I thought that http://econlog.econlib.org/archives/2009/12/what_do_philoso.html was a fantastically useless survey.

So did I, for most part. The best response to some of those questions would be "Sod off. The mistake is asking that question in the first place, and neither answer is meaningful. Reality just doesn't carve there."

Why would you expect someone who has a high correct contrarian factor in one area to have it in another?

Bad beliefs do seem to travel in packs (according to Penn and Teller, and Eliezer, anyhow). Lots of alien conspiracy nuts are government conspiracy nuts as well. That's not surprising, because bad beliefs are easy to pick up and they seem to be tribally maintained by the same tribe that maintains other bad beliefs.

But good beliefs? Really good ones? They're difficult. They take years. If you don't know of Less Wrong (or similar) as a source of good beliefs, you probably only have one set of good beliefs in your narrow area (like economics or quantum physics but not both). And you know what? You shouldn't be expected to have more, if that's the one set that you use to affect the world.

Barring only a few people with interdisciplinary interests, I would expect that the economists who are the best at predicting the stock market would answer “What's a many-worlds interpretation?” to Eliezer's question.

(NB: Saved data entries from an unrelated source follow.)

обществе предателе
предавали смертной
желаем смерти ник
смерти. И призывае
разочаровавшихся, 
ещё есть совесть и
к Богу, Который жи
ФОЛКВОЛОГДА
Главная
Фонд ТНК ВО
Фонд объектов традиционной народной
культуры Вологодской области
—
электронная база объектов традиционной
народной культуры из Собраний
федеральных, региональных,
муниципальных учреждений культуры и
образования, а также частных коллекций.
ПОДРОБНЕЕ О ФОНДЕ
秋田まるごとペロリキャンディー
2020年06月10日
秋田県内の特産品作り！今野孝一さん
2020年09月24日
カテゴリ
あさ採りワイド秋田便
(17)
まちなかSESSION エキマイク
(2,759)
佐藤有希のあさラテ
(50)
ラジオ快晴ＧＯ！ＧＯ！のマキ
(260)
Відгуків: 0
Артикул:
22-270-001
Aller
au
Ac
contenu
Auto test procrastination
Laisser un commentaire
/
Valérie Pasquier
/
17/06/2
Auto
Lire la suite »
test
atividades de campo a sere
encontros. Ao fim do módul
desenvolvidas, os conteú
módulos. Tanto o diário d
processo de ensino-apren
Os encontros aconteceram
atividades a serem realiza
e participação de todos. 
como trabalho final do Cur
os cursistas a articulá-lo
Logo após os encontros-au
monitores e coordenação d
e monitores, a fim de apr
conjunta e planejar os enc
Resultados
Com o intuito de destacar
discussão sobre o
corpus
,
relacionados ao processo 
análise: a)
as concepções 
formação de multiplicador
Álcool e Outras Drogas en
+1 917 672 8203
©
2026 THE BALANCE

"Robin previously posted (and I commented) on the notion of trying to distinguish correct contrarians by "outside indicators" - as I would put it, trying to distinguish correct contrarians, not by analyzing the details of their arguments, but by zooming way out and seeing what sort of general excuse they give for disagreeing with the establishment. As I said in the comments, I am generally pessimistic about the chances of success for this project"

I think the method that was taught in my family is better: become an expert on one or more subjects, so that you can know, by evaluating the evidence, which views are correct. Then, judge sources by their accuracy in those areas on which you are expert.

The method was not explicitly meant for contrarianism, but it works well there. Research some promising contrarian claims (perhaps those like diet & exercise which will most affect your life) so that you have pretty high confidence in whether they are correct. Then evaluate the accuracy of contrarians based on whether their claims agree with your research in those areas, and upweight the other things that those contrarians believe. Sure, you have to be smart enough to be a good evidence evaluator, but, hey, that sounds like us.

Clusters of opinion may be accidental, e.g. many lemmings follow Eliezer Yudkowsky who is correct on three topics and wrong on two. Or some other pundit. I think such accidental correlations will drown out whatever useful signal you were hoping to uncover by factor analysis. It's a fishy endeavor anyway, smells like determining truth by popular vote spiced up with nifty math. What if all smart people start using your algorithm? You could get some nasty herd effects...

Don't poll LWers using keys previously posted on by EY (or RH). That would just be silly.